Write the records out once more, so that nothing differs from the original.

(Saved entries)
Segment Open

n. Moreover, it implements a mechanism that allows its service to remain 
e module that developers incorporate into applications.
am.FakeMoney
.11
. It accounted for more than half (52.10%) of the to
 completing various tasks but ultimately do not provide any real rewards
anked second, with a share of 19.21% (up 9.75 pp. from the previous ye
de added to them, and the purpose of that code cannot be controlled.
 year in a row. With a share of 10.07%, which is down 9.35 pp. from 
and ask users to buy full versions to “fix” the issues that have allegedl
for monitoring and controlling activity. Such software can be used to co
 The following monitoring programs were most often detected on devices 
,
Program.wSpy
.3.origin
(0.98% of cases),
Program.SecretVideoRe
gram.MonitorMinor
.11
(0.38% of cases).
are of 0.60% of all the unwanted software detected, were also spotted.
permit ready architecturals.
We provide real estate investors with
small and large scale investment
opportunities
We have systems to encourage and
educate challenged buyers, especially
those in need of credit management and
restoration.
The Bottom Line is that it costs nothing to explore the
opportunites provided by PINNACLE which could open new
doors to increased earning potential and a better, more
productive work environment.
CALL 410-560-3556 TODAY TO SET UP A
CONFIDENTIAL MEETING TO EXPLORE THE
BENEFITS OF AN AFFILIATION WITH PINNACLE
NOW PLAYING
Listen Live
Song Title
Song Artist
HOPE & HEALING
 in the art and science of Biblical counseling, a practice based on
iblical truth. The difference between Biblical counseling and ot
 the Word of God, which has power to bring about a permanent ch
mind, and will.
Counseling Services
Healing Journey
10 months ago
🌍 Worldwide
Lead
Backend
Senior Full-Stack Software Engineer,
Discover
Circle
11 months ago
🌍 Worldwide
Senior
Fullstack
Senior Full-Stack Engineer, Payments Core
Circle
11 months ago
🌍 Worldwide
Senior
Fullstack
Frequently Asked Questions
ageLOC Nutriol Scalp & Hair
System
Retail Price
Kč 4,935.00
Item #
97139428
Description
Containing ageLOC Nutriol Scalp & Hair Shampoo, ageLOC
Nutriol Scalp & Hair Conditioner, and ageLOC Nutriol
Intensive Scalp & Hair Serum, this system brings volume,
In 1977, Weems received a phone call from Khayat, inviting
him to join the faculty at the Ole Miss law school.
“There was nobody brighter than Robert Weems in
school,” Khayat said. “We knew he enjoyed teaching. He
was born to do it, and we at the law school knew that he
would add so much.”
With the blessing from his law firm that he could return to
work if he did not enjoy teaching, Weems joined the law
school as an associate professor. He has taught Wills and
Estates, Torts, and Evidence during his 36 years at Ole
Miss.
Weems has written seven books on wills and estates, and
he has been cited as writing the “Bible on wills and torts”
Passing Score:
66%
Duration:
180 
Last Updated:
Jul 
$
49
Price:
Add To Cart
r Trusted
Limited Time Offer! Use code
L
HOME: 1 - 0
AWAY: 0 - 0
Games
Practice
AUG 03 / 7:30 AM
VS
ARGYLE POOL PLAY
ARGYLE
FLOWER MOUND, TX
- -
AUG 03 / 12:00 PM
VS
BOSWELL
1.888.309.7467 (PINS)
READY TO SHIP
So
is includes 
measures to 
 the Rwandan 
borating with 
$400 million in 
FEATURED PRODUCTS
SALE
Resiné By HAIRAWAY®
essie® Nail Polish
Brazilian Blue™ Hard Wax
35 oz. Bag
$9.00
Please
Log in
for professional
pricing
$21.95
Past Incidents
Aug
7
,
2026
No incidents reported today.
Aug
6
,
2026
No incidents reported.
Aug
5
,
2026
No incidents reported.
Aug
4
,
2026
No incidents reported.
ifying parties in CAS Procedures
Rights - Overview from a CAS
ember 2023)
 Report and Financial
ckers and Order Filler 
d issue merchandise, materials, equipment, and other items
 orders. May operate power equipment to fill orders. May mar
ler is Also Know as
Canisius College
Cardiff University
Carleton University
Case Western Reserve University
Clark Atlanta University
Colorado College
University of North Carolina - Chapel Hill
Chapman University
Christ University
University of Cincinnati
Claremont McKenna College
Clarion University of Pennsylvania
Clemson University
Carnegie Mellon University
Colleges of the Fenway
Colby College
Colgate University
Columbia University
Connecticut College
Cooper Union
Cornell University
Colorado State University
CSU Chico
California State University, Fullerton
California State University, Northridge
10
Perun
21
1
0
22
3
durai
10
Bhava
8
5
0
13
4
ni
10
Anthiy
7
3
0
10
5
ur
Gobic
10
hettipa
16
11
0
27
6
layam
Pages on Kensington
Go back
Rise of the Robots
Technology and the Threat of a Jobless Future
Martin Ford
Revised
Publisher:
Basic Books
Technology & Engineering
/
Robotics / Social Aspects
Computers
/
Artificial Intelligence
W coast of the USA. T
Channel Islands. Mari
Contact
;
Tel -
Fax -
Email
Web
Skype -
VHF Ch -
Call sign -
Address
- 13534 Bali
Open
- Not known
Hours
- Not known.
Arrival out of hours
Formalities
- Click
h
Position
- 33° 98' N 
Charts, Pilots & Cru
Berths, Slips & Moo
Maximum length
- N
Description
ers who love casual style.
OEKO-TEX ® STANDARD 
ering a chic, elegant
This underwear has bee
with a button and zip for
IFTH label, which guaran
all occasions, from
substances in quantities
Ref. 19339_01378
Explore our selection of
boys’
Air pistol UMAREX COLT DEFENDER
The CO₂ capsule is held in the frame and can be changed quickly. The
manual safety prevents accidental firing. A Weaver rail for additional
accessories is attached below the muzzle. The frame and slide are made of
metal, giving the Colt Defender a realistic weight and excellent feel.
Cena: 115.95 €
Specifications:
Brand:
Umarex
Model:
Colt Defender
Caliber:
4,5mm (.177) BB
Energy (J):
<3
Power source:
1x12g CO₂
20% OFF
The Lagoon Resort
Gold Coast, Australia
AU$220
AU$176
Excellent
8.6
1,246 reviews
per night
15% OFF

Segment Closed

▶ [Reply]
n. Moreover, it implements a mechanism that allows its service to remain 
e module that developers incorporate into applications.
am.FakeMoney
.11
. It accounted for more than half (52.10%) of the to
 completing various tasks but ultimately do not provide any real rewards
anked second, with a share of 19.21% (up 9.75 pp. from the previous ye
de added to them, and the purpose of that code cannot be controlled.
 year in a row. With a share of 10.07%, which is down 9.35 pp. from 
and ask users to buy full versions to “fix” the issues that have allegedl
for monitoring and controlling activity. Such software can be used to co
 The following monitoring programs were most often detected on devices 
,
Program.wSpy
.3.origin
(0.98% of cases),
Program.SecretVideoRe
gram.MonitorMinor
.11
(0.38% of cases).
are of 0.60% of all the unwanted software detected, were also spotted.
permit ready architecturals.
We provide real estate investors with
small and large scale investment
opportunities
We have systems to encourage and
educate challenged buyers, especially
those in need of credit management and
restoration.
The Bottom Line is that it costs nothing to explore the
opportunites provided by PINNACLE which could open new
doors to increased earning potential and a better, more
productive work environment.
CALL 410-560-3556 TODAY TO SET UP A
CONFIDENTIAL MEETING TO EXPLORE THE
BENEFITS OF AN AFFILIATION WITH PINNACLE
NOW PLAYING
Listen Live
Song Title
Song Artist
HOPE & HEALING
 in the art and science of Biblical counseling, a practice based on
iblical truth. The difference between Biblical counseling and ot
 the Word of God, which has power to bring about a permanent ch
mind, and will.
Counseling Services
Healing Journey
10 months ago
🌍 Worldwide
Lead
Backend
Senior Full-Stack Software Engineer,
Discover
Circle
11 months ago
🌍 Worldwide
Senior
Fullstack
Senior Full-Stack Engineer, Payments Core
Circle
11 months ago
🌍 Worldwide
Senior
Fullstack
Frequently Asked Questions
ageLOC Nutriol Scalp & Hair
System
Retail Price
Kč 4,935.00
Item #
97139428
Description
Containing ageLOC Nutriol Scalp & Hair Shampoo, ageLOC
Nutriol Scalp & Hair Conditioner, and ageLOC Nutriol
Intensive Scalp & Hair Serum, this system brings volume,
In 1977, Weems received a phone call from Khayat, inviting
him to join the faculty at the Ole Miss law school.
“There was nobody brighter than Robert Weems in
school,” Khayat said. “We knew he enjoyed teaching. He
was born to do it, and we at the law school knew that he
would add so much.”
With the blessing from his law firm that he could return to
work if he did not enjoy teaching, Weems joined the law
school as an associate professor. He has taught Wills and
Estates, Torts, and Evidence during his 36 years at Ole
Miss.
Weems has written seven books on wills and estates, and
he has been cited as writing the “Bible on wills and torts”
Passing Score:
66%
Duration:
180 
Last Updated:
Jul 
$
49
Price:
Add To Cart
r Trusted
Limited Time Offer! Use code
L
HOME: 1 - 0
AWAY: 0 - 0
Games
Practice
AUG 03 / 7:30 AM
VS
ARGYLE POOL PLAY
ARGYLE
FLOWER MOUND, TX
- -
AUG 03 / 12:00 PM
VS
BOSWELL
1.888.309.7467 (PINS)
READY TO SHIP
So
is includes 
measures to 
 the Rwandan 
borating with 
$400 million in 
FEATURED PRODUCTS
SALE
Resiné By HAIRAWAY®
essie® Nail Polish
Brazilian Blue™ Hard Wax
35 oz. Bag
$9.00
Please
Log in
for professional
pricing
$21.95
Past Incidents
Aug
7
,
2026
No incidents reported today.
Aug
6
,
2026
No incidents reported.
Aug
5
,
2026
No incidents reported.
Aug
4
,
2026
No incidents reported.
ifying parties in CAS Procedures
Rights - Overview from a CAS
ember 2023)
 Report and Financial
ckers and Order Filler 
d issue merchandise, materials, equipment, and other items
 orders. May operate power equipment to fill orders. May mar
ler is Also Know as
Canisius College
Cardiff University
Carleton University
Case Western Reserve University
Clark Atlanta University
Colorado College
University of North Carolina - Chapel Hill
Chapman University
Christ University
University of Cincinnati
Claremont McKenna College
Clarion University of Pennsylvania
Clemson University
Carnegie Mellon University
Colleges of the Fenway
Colby College
Colgate University
Columbia University
Connecticut College
Cooper Union
Cornell University
Colorado State University
CSU Chico
California State University, Fullerton
California State University, Northridge
10
Perun
21
1
0
22
3
durai
10
Bhava
8
5
0
13
4
ni
10
Anthiy
7
3
0
10
5
ur
Gobic
10
hettipa
16
11
0
27
6
layam
Pages on Kensington
Go back
Rise of the Robots
Technology and the Threat of a Jobless Future
Martin Ford
Revised
Publisher:
Basic Books
Technology & Engineering
/
Robotics / Social Aspects
Computers
/
Artificial Intelligence
W coast of the USA. T
Channel Islands. Mari
Contact
;
Tel -
Fax -
Email
Web
Skype -
VHF Ch -
Call sign -
Address
- 13534 Bali
Open
- Not known
Hours
- Not known.
Arrival out of hours
Formalities
- Click
h
Position
- 33° 98' N 
Charts, Pilots & Cru
Berths, Slips & Moo
Maximum length
- N
Description
ers who love casual style.
OEKO-TEX ® STANDARD 
ering a chic, elegant
This underwear has bee
with a button and zip for
IFTH label, which guaran
all occasions, from
substances in quantities
Ref. 19339_01378
Explore our selection of
boys’
Air pistol UMAREX COLT DEFENDER
The CO₂ capsule is held in the frame and can be changed quickly. The
manual safety prevents accidental firing. A Weaver rail for additional
accessories is attached below the muzzle. The frame and slide are made of
metal, giving the Colt Defender a realistic weight and excellent feel.
Cena: 115.95 €
Specifications:
Brand:
Umarex
Model:
Colt Defender
Caliber:
4,5mm (.177) BB
Energy (J):
<3
Power source:
1x12g CO₂
20% OFF
The Lagoon Resort
Gold Coast, Australia
AU$220
AU$176
Excellent
8.6
1,246 reviews
per night
15% OFF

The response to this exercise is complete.